Rue des Dames (17ème arrondissement) with most of its shops closed

So I got here during summer vacation, or “congés annuels,” when many if not most businesses close for 3 to 5 weeks, basically at once. If you want to go to the restaurant, for instance, you have to call around to make sure your destination is open, as the people I had dinner with last night did before making reservations. I’m lucky I’m in Paris; in smaller towns, it can seem like the entire town has shut down except for the local supermarket (which often has reduced work hours).

Everywhere you go you see signs like this:

“The Narval [bureau de tabac] will be closed every day from July 30th to August 28th for annual vacation.”

The above is a bureau de tabac – literally “tobacco office” – meaning a place you can buy not just tobacco products but also newspapers/magazines, chewing gum, metro passes, cold drinks, postcards, and often other things as well. I was a bit surprised to find nearly every bureau de tabac closed, as in a place like this they would cater to tourists. I find that most of the boulangeries/patisseries are closed as well, which is a bit annoying as it means I’ve yet to be able to buy a proper baguette (I would go out in search today if it weren’t “la canicule,” heatwave, 38 celsius, heat index 42 – meaning 100-104 fahrenheit – outside).

It seems to be common among the French expats I know to bemoan the way everything closes down in August, in the sense that before I came people were asking me very seriously if I realized everything would be shut down. First of all, it’s not that shut down, and thank god for that; this city was enough of a jolt of density and movement to fall into in the first place without being at full strength.

It’s interesting being somewhere where so many people go on vacation all at once. I feel like it should annoy me – I should feel more inconvenienced – but I suppose I got used to this young, since my mother and I were almost always in France in July and August (and, indeed, often took brief vacations to the coast along with everybody else, though not for as long). In other words, for some reason I suppose I should feel more culture shock than I actually do, perhaps because I hadn’t been back here, back home, since 2007 and have spent a grand total of 3 weeks or so in France since 2000. It helps perhaps that I’ve spent far more time than that with my mother, who is extremely French, and that I teach French.

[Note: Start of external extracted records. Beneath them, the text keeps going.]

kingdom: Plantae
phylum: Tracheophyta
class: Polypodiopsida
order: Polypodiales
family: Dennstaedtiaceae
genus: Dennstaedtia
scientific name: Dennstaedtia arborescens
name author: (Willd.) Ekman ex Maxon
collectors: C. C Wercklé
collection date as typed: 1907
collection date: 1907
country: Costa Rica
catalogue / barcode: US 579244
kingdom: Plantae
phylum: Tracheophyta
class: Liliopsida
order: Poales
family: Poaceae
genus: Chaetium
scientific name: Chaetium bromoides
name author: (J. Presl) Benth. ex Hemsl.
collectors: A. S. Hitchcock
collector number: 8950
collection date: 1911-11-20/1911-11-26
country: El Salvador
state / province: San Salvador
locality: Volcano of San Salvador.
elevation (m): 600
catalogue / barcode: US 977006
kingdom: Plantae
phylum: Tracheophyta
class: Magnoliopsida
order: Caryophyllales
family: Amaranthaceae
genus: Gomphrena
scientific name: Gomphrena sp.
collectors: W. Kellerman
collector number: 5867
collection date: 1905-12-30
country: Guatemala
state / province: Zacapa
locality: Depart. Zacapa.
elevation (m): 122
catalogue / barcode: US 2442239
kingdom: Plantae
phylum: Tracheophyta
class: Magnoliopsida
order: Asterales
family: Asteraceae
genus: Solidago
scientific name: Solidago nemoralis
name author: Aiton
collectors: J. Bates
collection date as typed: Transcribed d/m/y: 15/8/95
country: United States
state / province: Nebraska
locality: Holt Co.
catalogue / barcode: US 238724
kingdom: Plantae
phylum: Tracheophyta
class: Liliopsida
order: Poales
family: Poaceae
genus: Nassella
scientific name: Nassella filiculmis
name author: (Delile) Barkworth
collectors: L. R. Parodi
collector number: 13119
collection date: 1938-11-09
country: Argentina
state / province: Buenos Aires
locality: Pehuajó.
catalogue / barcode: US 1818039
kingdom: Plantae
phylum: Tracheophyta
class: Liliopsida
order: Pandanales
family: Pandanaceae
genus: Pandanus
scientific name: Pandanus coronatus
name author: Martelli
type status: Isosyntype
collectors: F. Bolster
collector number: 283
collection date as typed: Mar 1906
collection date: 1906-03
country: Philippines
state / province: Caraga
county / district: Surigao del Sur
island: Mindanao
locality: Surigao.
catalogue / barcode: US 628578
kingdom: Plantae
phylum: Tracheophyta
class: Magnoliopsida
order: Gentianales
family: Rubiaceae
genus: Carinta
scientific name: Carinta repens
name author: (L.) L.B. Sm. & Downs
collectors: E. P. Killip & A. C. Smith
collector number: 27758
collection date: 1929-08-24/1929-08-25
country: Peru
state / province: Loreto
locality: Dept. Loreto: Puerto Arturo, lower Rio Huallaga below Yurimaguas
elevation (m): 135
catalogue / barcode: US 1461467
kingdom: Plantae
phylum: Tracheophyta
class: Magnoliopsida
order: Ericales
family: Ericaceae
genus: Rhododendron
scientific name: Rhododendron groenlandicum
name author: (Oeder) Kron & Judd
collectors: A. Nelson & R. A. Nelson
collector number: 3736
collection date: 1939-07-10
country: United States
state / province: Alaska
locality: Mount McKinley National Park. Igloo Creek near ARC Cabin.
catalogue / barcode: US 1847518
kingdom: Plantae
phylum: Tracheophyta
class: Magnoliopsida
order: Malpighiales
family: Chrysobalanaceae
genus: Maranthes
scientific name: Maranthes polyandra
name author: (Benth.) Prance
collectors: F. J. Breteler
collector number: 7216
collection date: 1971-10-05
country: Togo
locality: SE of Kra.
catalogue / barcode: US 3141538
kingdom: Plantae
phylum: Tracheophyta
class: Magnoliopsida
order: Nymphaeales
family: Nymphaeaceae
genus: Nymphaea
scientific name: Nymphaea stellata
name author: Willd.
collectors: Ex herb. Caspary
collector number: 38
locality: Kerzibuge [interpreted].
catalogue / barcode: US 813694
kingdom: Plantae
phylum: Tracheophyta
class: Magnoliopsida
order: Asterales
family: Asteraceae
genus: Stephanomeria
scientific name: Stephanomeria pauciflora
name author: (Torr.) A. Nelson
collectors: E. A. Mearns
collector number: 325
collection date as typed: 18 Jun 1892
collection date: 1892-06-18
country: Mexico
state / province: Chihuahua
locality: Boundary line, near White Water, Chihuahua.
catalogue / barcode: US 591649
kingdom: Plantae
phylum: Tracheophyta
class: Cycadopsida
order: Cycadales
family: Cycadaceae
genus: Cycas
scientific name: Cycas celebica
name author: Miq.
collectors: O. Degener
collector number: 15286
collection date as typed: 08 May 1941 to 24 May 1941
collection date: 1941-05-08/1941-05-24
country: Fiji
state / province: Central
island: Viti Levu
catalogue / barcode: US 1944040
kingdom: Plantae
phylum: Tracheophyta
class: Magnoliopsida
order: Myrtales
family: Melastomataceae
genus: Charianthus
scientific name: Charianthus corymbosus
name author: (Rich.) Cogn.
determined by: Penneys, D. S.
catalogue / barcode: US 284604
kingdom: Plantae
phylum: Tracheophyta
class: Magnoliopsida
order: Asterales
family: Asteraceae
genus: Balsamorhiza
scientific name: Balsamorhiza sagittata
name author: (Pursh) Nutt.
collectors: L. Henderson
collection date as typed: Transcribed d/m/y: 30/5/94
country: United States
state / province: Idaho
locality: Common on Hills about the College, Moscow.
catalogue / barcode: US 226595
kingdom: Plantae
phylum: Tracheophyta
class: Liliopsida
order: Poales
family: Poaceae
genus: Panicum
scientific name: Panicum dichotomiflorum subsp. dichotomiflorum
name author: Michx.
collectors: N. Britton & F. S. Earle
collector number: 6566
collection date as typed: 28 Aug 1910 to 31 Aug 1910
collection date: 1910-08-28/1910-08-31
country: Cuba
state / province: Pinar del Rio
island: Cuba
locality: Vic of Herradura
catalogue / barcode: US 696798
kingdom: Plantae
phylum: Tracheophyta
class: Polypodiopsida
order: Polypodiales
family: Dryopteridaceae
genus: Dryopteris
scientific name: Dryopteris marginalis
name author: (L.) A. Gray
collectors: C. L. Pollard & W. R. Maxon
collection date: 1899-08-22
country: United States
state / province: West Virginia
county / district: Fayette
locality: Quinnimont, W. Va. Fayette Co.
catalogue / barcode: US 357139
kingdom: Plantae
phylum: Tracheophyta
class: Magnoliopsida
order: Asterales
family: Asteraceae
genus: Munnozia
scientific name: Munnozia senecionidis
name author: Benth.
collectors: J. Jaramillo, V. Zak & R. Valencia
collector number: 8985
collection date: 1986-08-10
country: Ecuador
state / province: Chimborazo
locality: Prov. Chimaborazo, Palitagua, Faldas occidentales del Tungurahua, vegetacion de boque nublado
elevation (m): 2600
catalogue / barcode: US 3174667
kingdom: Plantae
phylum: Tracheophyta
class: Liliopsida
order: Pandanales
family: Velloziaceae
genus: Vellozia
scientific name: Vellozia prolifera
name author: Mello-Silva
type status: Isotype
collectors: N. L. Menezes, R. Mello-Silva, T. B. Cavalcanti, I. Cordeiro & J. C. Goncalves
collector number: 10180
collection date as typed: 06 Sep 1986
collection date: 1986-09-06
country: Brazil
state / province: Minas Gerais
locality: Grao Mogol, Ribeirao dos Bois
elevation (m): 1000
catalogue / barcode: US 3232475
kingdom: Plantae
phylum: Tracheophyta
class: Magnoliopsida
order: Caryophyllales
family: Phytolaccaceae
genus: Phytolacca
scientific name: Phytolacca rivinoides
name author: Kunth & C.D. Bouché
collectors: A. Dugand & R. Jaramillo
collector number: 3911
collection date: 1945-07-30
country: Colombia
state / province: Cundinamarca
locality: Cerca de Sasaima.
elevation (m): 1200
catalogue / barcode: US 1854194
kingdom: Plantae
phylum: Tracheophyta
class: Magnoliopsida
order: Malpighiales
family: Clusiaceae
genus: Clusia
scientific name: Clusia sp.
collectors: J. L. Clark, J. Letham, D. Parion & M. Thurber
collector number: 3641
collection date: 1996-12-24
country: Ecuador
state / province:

I don’t know. One comes back here as if falling into a strange but essentially familiar routine. My primary culture shock so far has had to do with gender relations (a possible post for another day), not vacation. I wish the US gave everyone five weeks of vacation; I could put up with inconvenience for that.

Which isn’t to say, fear of the population tripling aside, I won’t be relieved when the businesses start opening up this next ten days and I’ll be able to get myself a baguette by turning a corner and walking twenty feet. I have rillettes in the fridge (oh thank god for the fridge and the ice it can produce); you can’t eat rillettes without a good baguette.